What to do
Go through the data and count each line that has the string "classes". Give that count alone.

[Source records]

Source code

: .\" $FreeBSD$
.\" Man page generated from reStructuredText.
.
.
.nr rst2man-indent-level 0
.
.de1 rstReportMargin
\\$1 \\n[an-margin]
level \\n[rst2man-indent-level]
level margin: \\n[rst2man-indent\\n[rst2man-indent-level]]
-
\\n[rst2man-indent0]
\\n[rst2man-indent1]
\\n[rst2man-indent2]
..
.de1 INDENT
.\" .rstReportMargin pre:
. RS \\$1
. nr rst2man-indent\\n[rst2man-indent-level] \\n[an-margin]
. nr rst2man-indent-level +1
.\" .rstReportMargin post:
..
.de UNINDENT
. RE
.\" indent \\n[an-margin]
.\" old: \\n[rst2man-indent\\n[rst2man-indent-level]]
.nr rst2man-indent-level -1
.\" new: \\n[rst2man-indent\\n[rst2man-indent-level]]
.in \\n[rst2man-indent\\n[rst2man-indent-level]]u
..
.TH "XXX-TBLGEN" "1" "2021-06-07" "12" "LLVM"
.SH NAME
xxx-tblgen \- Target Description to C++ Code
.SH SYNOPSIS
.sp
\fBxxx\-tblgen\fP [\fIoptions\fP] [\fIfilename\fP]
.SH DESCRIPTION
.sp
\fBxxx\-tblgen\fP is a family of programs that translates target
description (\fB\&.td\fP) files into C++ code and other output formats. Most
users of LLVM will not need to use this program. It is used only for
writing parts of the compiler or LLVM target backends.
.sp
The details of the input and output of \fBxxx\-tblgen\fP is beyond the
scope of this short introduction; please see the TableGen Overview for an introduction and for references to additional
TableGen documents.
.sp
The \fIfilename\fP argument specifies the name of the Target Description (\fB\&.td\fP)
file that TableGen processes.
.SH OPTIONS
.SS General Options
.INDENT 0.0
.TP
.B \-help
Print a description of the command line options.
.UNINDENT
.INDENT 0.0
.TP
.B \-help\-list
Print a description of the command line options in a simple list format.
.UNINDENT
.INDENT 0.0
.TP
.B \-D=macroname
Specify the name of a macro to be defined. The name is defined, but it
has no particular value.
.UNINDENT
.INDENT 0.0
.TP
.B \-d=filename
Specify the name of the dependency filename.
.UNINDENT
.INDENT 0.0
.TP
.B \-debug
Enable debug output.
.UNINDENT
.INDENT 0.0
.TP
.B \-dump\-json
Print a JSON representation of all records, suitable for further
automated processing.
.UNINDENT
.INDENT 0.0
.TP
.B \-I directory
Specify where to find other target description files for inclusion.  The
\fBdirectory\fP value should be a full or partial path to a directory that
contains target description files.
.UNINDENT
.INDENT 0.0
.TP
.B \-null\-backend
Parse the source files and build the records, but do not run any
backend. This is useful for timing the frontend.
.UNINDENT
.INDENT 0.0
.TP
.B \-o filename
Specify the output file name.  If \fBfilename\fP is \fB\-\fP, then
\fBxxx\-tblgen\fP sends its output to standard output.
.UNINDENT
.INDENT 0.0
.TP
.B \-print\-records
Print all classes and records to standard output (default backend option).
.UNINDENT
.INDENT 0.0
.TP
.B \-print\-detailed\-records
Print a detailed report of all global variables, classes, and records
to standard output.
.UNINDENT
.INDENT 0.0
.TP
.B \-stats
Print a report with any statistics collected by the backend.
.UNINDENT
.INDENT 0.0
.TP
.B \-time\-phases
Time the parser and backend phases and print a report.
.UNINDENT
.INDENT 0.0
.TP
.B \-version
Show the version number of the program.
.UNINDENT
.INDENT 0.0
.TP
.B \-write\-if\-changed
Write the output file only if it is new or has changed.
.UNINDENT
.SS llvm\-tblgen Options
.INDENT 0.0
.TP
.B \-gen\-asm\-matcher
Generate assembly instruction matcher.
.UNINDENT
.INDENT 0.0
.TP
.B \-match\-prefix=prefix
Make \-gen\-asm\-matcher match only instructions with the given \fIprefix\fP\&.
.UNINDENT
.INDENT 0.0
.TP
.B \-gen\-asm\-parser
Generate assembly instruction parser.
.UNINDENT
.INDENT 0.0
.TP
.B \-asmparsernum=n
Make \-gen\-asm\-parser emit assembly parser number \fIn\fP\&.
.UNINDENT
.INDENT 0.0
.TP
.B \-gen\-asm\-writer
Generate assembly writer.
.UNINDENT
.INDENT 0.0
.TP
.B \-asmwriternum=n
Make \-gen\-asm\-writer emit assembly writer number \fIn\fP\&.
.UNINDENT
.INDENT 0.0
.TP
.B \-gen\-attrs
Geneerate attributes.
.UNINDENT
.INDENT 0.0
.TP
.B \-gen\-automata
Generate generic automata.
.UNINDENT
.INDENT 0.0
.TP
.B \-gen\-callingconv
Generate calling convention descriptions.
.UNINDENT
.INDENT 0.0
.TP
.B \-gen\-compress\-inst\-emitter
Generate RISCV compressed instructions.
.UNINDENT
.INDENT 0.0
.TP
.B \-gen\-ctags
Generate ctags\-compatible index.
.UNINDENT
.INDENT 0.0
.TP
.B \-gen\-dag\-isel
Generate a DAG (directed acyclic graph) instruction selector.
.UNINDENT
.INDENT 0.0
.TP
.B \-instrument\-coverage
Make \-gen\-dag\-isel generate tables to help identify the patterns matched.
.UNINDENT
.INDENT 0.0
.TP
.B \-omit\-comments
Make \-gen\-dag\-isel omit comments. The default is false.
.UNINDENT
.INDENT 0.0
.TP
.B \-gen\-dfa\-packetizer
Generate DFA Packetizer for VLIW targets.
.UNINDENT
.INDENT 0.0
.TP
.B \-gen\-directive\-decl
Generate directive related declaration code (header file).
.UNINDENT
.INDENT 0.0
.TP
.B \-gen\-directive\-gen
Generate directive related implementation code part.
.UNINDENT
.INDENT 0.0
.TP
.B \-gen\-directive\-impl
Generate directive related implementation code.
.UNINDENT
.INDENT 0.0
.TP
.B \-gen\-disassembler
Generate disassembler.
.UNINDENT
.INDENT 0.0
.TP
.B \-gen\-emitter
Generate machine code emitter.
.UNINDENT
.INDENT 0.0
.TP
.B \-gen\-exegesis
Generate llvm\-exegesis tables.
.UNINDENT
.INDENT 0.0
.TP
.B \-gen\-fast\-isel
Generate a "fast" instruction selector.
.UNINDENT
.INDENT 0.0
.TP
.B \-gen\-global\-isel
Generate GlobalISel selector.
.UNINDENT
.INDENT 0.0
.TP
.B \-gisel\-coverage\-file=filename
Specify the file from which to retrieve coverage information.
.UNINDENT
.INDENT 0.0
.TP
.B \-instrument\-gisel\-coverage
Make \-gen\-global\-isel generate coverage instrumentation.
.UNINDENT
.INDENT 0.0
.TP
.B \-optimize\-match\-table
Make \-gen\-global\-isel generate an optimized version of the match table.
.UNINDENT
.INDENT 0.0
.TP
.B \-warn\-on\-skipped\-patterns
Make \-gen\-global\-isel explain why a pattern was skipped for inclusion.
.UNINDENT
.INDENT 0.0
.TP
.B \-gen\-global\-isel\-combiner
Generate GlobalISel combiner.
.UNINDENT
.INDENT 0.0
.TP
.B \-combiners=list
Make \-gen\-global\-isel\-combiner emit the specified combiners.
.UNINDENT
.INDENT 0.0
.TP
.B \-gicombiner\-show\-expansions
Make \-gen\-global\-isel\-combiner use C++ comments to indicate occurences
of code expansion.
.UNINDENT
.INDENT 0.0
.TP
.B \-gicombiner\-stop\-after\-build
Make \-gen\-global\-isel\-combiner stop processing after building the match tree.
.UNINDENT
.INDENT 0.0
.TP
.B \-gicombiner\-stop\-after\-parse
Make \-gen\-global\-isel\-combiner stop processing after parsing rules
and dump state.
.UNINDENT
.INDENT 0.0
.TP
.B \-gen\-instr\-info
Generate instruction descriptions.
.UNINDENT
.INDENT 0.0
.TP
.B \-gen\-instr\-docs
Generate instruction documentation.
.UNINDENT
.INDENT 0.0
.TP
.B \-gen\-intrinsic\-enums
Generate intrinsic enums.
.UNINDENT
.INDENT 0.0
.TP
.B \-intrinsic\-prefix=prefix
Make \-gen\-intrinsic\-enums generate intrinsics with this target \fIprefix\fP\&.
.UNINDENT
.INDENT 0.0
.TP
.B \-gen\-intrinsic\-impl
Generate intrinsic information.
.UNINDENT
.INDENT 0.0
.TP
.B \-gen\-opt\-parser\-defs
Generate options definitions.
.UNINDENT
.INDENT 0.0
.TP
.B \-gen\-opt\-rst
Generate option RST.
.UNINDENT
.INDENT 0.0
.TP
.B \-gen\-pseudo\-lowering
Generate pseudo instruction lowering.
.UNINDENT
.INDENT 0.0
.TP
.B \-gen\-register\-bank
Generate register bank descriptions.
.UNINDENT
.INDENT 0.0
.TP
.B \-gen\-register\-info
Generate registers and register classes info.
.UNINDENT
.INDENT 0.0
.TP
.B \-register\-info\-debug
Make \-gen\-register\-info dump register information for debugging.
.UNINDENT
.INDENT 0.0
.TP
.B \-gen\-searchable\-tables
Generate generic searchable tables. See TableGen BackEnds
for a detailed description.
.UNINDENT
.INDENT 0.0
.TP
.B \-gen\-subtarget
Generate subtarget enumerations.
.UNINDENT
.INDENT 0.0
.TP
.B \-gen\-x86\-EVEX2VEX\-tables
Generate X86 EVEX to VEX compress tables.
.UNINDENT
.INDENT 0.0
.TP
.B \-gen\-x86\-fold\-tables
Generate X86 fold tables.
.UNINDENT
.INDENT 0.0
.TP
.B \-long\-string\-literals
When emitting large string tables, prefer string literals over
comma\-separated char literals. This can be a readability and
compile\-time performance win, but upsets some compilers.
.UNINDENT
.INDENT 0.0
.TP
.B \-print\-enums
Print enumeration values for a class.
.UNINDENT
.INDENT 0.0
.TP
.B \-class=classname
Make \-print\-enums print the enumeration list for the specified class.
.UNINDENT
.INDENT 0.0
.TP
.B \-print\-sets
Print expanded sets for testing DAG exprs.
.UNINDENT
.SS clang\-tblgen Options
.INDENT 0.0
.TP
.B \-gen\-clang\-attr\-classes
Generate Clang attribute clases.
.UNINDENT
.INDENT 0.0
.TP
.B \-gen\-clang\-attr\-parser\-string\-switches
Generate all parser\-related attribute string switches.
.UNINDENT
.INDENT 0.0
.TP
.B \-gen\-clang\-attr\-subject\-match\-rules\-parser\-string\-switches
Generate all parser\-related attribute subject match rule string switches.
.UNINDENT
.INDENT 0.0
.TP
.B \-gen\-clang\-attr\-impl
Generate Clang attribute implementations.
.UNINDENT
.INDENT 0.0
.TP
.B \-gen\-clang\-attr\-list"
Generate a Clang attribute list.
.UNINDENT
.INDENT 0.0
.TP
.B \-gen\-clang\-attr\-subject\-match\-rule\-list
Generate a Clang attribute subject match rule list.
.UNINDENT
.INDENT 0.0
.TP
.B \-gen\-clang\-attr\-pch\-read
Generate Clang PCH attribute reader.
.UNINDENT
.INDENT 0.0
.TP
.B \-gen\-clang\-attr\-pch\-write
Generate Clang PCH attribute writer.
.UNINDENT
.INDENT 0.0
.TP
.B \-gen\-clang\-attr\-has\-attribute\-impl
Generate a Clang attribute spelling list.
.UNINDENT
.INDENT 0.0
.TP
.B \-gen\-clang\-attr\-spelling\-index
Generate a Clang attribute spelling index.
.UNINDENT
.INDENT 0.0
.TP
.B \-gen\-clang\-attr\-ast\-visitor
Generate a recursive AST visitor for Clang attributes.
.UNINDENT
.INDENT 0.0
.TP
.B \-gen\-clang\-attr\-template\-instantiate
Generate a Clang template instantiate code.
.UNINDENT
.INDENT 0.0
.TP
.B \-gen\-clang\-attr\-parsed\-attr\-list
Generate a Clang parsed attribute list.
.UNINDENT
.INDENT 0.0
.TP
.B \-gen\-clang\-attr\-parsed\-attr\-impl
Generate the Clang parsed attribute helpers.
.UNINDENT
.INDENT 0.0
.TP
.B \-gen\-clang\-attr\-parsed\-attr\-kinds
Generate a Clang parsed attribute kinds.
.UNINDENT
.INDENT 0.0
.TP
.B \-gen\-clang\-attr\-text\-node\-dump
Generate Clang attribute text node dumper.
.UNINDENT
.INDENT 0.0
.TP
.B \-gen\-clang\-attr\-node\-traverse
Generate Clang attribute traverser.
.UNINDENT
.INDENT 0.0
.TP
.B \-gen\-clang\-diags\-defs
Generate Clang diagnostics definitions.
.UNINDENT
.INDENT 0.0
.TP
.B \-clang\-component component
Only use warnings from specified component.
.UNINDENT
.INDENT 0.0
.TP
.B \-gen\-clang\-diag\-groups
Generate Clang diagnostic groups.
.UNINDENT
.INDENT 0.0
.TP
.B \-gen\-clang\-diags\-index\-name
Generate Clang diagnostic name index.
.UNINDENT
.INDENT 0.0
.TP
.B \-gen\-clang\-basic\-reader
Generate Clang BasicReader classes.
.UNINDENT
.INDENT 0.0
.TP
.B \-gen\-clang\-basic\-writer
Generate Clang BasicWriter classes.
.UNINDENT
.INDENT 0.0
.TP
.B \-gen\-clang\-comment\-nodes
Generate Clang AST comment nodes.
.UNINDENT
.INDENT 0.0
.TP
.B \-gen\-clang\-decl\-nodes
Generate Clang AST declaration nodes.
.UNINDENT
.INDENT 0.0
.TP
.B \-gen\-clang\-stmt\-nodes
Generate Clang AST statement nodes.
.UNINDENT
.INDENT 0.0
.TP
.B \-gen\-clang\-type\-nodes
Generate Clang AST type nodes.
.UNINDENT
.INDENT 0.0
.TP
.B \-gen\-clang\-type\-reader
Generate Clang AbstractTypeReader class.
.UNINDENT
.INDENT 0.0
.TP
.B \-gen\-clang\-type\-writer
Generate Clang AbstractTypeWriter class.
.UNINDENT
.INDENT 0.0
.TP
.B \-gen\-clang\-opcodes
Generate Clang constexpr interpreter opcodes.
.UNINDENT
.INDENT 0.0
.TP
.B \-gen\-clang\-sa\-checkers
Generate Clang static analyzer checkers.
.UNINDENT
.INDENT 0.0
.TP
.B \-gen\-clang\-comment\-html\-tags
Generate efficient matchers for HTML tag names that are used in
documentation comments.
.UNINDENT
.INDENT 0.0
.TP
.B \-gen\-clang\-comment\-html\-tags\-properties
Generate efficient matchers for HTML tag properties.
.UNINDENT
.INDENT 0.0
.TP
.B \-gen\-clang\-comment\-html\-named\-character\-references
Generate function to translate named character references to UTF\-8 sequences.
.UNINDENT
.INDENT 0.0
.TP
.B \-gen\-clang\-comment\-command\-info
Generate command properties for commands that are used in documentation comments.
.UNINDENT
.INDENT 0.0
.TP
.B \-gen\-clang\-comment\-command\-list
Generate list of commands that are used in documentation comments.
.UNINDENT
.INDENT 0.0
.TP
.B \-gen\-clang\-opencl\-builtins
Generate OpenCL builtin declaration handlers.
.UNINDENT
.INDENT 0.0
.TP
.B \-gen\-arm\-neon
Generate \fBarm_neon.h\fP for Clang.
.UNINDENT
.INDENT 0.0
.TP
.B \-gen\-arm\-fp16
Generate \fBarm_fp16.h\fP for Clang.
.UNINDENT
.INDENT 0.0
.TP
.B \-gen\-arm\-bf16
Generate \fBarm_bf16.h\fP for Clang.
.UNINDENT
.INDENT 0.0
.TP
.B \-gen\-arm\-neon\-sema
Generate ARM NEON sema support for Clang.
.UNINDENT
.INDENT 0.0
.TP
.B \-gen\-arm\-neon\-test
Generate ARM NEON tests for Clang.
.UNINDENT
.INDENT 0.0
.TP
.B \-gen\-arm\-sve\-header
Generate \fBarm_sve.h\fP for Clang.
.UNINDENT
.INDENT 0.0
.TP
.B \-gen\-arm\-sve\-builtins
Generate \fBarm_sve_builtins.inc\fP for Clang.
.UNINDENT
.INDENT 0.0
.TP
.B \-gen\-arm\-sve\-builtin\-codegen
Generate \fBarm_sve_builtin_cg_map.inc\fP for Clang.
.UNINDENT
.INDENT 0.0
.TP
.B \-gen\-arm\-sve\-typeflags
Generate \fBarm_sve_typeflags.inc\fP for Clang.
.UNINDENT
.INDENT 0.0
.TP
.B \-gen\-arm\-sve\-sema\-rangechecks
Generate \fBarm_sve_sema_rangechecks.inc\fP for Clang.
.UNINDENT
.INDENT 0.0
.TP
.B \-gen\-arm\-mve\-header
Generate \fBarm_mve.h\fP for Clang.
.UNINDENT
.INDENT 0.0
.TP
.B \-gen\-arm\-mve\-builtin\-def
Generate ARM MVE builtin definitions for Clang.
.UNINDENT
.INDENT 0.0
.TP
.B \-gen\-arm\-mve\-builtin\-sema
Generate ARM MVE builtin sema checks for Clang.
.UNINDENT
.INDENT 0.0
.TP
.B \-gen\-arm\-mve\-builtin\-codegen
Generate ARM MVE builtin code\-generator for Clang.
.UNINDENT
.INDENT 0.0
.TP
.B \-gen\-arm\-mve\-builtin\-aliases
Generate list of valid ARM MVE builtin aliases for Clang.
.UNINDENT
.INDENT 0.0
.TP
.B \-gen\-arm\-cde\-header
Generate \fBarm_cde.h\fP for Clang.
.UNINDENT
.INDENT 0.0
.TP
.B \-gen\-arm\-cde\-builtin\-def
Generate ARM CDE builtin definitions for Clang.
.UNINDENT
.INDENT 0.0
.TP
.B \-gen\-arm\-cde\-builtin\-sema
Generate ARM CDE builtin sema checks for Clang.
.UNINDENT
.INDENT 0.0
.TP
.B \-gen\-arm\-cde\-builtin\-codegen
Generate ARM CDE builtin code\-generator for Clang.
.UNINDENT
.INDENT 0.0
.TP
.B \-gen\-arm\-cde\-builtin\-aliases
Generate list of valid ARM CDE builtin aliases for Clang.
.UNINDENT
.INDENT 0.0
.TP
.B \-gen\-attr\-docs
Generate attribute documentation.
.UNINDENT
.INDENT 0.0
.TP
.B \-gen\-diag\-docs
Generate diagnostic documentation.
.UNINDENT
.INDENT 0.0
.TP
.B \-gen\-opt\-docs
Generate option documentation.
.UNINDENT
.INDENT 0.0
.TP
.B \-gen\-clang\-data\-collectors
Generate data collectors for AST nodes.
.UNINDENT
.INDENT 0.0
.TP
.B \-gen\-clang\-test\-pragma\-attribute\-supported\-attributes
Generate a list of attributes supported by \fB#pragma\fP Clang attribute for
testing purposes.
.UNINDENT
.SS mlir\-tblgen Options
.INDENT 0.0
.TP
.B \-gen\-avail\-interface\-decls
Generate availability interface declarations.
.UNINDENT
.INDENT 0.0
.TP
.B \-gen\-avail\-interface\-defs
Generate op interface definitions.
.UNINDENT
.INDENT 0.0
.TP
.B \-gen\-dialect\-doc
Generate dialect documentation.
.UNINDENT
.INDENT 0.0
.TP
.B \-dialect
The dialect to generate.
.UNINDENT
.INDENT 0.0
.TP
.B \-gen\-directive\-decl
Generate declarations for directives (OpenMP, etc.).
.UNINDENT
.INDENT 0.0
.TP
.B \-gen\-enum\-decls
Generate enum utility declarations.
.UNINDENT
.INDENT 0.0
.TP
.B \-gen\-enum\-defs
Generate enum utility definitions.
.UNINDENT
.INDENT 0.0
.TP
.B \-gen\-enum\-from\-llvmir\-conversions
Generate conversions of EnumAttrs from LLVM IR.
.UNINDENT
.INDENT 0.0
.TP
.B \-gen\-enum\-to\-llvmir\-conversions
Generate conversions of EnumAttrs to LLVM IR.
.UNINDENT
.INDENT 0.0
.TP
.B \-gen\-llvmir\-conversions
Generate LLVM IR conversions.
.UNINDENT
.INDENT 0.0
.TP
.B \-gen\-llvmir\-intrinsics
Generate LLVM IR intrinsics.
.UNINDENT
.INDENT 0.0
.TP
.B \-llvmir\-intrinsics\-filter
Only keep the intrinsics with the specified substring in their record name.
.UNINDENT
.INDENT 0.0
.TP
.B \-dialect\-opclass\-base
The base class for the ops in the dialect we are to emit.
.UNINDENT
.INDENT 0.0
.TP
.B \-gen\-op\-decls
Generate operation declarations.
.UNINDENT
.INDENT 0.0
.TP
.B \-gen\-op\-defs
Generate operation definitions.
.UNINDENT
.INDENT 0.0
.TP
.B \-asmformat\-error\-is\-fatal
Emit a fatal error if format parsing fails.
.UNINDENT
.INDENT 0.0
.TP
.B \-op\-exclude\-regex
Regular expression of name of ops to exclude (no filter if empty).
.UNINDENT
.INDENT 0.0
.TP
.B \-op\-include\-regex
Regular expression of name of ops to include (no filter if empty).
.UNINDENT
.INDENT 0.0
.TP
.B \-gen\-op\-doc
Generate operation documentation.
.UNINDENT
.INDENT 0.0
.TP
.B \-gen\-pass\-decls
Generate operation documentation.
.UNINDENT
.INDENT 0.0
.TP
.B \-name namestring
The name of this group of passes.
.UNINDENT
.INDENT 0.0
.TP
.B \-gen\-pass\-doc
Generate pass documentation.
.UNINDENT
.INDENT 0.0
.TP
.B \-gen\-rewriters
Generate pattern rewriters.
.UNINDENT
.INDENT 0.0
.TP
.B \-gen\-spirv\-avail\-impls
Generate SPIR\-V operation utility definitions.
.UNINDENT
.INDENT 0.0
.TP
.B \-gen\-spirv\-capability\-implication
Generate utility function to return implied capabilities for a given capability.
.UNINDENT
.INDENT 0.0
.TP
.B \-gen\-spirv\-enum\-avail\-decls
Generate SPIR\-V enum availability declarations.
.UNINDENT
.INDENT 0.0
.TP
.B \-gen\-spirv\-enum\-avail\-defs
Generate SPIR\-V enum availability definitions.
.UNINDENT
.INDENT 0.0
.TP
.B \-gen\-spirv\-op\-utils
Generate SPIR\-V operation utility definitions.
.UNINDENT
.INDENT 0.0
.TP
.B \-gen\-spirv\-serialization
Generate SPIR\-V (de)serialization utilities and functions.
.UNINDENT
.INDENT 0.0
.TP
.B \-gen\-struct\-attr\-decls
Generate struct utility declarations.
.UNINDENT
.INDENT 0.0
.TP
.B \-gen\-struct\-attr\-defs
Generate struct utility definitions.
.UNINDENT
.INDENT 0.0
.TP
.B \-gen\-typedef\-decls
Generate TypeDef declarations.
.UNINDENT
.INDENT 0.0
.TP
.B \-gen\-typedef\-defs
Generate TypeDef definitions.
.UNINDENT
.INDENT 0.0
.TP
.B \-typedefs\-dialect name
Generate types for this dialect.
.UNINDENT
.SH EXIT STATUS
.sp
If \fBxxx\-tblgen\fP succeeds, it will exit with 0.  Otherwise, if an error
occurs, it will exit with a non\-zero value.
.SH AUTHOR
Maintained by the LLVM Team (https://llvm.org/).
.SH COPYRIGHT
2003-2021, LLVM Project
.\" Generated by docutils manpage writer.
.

Result for this exercise
6